■ **WORK ORDER 1**: According to the passage on Sainz being stuck in his Ferrari, how many mechanics came to help him out of the car?
■ **WORK ORDER 2**: Decide whether each statement agrees with the passage on Sainz being stuck in his Ferrari, answering yes or no and quoting the deciding words: (a) Ferrari finished the race fifth and sixth. (b) Sainz is 30 years old. (c) Sainz's head and shoulder piece was stuck.
■ **WORK ORDER 3**: Pick up the account of Sainz getting stuck in his Ferrari after its final sentence and carry it forward.

■ **SUPPLIED PASSAGE**:
After a long and mildly disappointing race for Ferrari which saw them finish fifth and sixth, Sainz was unable to extract himself from the cockpit of his car. The Spaniard was stuck in his vehicle until two mechanics were forced to come and help retrieve the 28-year-old.
Sainz’s onboard footage shows that the F1 driver’s head and shoulder piece was stuck, a flaw that could’ve proven costly in other circumstances.
Carlos still had a little bit of a problem getting out of his car after the race. pic.twitter.com/uLnOX8pQYS
— Chanel⁵⁵ (@Carlos55edits) October 30, 2022
Whilst the incident may seem harmless at first, such a safety flaw can put the driver’s safety at serious risk. If former Haas F1 team driver Romain Grosjean had experienced the same issue, the French driver may have never been able to escape the fiery crash at the 2020 Bahrain Grand Prix.
So what happens in an emergency?
Although Sainz was unable to extricate himself from his Ferrari, it is believed that drivers should be able to force themselves out of the car in a serious emergency.

■ **SOURCE DATA**:
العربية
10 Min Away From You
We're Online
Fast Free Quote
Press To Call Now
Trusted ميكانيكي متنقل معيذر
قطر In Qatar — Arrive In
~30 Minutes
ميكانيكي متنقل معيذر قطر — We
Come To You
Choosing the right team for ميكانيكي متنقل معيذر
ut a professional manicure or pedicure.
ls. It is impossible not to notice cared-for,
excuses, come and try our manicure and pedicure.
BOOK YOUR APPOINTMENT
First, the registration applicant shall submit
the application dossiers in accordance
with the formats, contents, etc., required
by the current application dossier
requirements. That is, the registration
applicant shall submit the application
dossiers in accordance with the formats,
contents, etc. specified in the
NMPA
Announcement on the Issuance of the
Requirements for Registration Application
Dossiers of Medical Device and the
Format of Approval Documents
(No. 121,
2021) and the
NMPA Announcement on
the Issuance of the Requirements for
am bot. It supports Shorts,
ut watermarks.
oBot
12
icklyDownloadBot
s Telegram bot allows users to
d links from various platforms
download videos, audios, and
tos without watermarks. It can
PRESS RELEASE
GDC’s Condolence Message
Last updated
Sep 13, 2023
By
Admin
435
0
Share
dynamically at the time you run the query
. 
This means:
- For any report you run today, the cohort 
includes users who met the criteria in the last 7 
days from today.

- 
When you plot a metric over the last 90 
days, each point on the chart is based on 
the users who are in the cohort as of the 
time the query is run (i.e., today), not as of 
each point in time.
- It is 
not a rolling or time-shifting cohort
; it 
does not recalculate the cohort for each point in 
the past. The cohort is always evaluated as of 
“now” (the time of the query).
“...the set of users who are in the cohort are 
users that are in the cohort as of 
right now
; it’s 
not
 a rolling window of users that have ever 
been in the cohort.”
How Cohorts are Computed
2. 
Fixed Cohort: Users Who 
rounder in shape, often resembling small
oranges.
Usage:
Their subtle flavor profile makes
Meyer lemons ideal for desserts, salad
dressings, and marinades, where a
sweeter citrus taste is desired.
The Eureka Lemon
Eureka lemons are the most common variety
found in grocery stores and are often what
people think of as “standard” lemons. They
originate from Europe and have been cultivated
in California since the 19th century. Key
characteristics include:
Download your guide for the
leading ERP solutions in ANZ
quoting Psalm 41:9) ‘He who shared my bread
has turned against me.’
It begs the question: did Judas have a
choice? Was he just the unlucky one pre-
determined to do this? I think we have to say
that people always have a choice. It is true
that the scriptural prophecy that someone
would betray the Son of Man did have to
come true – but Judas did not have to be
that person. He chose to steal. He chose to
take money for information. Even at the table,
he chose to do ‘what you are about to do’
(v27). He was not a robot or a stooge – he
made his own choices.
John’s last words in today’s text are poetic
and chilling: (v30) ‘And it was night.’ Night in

■ **ANSWER SPACE 1**: Two mechanics.

■ **ANSWER SPACE 2**:
(a) Yes: "saw them finish fifth and sixth"
(b) No: "the 28-year-old"
(c) Yes: "the F1 driver’s head and shoulder piece was stuck"

■ **ANSWER SPACE 3**:
In footage from 2020, McLaren driver Lando Norris is captured performing his extraction test. The test is performed under the supervision of the FIA to make sure that drivers are able to exit their vehicles quickly enough. In the video, the head and shoulder piece is present whilst Norris disconnects his steering wheel, hands it to his mechanic, clambers out of his McLaren and puts the steering wheel back on.
So whilst it is still of concern that Sainz struggled to extract himself without assistance, in the case of a real emergency, drivers should still be able to free themselves in a racing incident.